Hyponatremia: Monitor serum sodium levels throughout treatment. Correct for concurrent hyperglycemia and high serum paraprotein levels. Manage with dose interruption, reduction, or discontinuation, and supportive care.
Serious Infection: Monitor for infection and treat promptly.
Neurological Toxicity: Advise patients to refrain from driving and engaging in hazardous occupations or activities until neurological toxicity resolves. Optimize hydration status and concomitant medications to avoid dizziness or mental status changes.
Embryo–Fetal Toxicity: Can cause fetal harm. Advise females of reproductive potential and males with a female partner of reproductive potential, of the potential risk to a fetus and use of effective contraception.
Cataract: Cataracts may develop or progress. Treatment of cataracts usually requires surgical removal of the cataract.
Adverse Reactions
The most common adverse reactions (≥20%) in patients with multiple myeloma who receive XVd are fatigue, nausea, decreased appetite, diarrhea, peripheral neuropathy, upper respiratory tract infection, decreased weight, cataract and vomiting. Grade 3–4 laboratory abnormalities (≥10%) are thrombocytopenia, lymphopenia, hypophosphatemia, anemia, hyponatremia and neutropenia. In the BOSTON trial, fatal adverse reactions occurred in 6% of patients within 30 days of last treatment. Serious adverse reactions occurred in 52% of patients. Treatment discontinuation rate due to adverse reactions was 19%.

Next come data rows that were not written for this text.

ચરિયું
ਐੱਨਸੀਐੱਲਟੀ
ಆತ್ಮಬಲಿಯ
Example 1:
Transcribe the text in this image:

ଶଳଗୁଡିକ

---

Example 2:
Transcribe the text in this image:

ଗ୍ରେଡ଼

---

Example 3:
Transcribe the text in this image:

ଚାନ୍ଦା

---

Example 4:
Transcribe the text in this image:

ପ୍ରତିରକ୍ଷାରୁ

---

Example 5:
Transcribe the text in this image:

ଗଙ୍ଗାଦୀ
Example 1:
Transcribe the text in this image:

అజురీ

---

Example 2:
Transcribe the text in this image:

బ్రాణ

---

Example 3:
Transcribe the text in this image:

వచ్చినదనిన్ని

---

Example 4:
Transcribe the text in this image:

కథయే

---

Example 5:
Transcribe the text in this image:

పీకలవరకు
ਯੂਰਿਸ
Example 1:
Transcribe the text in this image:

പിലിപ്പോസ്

The most common adverse reactions (≥20%) in patients with multiple myeloma who receive Xd are thrombocytopenia, fatigue, nausea, anemia, decreased appetite, decreased weight, diarrhea, vomiting, hyponatremia, neutropenia, leukopenia, constipation, dyspnea and upper respiratory tract infection. In the STORM trial, fatal adverse reactions occurred in 9% of patients. Serious adverse reactions occurred in 58% of patients. Treatment discontinuation rate due to adverse reactions was 27%.

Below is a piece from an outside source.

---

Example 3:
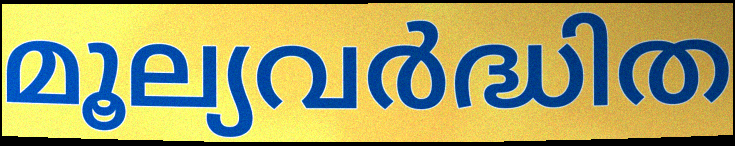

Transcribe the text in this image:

മൂല്യവർദ്ധിത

The most common adverse reactions (incidence ≥20%) in patients with DLBCL, excluding laboratory abnormalities, are fatigue, nausea, diarrhea, appetite decrease, weight decrease, constipation, vomiting, and pyrexia. Grade 3–4 laboratory abnormalities (≥15%) are thrombocytopenia, lymphopenia, neutropenia, anemia, and hyponatremia. In the SADAL trial, fatal adverse reactions occurred in 3.7% of patients within 30 days, and 5% of patients within 60 days of last treatment; the most frequent fatal adverse reactions was infection (4.5% of patients). Serious adverse reactions occurred in 46% of patients; the most frequent serious adverse reaction was infection (21% of patients). Discontinuation due to adverse reactions occurred in 17% of patients.